> **BRANO SELEZIONATO**:
§
Alice ha paura perché il permesso per assentarsi dal lavoro è scaduto a ottobre e l’Inps non rilascia la certificazione necessaria per rinnovarlo. «Chiedo aiuto, perché non voglio licenziarmi, non è giusto che debba rinunciare al lavoro e al reddito che mi dà. Ma non posso lasciare il mio bambino perché, è evidente, la priorità è lui e il mio posto è al suo fianco».

Luglio 2023 A dare la notizia quel giorno sono sette medici riuniti in una stanza. Sono tutti oncologi. Quando Alice si ritrova di fronte a loro capisce che la situazione è molto grave ancora prima che dicano una sillaba. «Ricordare quel momento fa male, sapere che tuo figlio combatte contro una malattia così terribile è una pugnalata. Ma allo stesso tempo capisci che non c’è tempo per piangere, bisogna agire». E allora ecco che questa mamma lacerata dal dolore si stringe al suo cucciolo come una leonessa, caccia indietro le lacrime e tira fuori grinta e determinazione. C’è il suo tesoro più grande da curare, da proteggere, da salvare.
§
> **MATERIALE FORNITO**:
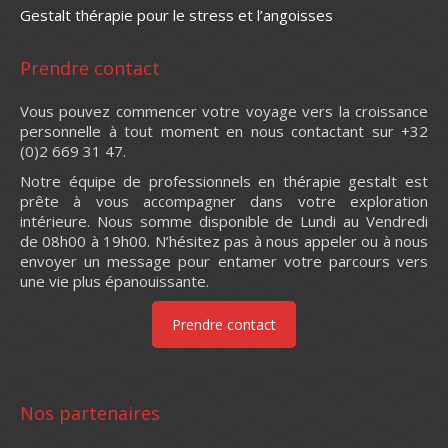
Gestalt thérapie pour le stress et l’angoisses
Prendre contact
Vous pouvez commencer votre voyage vers la croissance
personnelle à tout moment en nous contactant sur +32
(0)2 669 31 47.
Notre équipe de professionnels en thérapie gestalt est
prête à vous accompagner dans votre exploration
intérieure. Nous somme disponible de Lundi au Vendredi
de 08h00 à 19h00. N’hésitez pas à nous appeler ou à nous
envoyer un message pour entamer votre parcours vers
une vie plus épanouissante.
Prendre contact
Nos partenaires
§
> **COSA FARE**: Nel brano selezionato, quanti medici danno la notizia ad Alice nel luglio 2023, e di che cosa si occupano?

> **RISPOSTA**: Sono sette medici, tutti oncologi.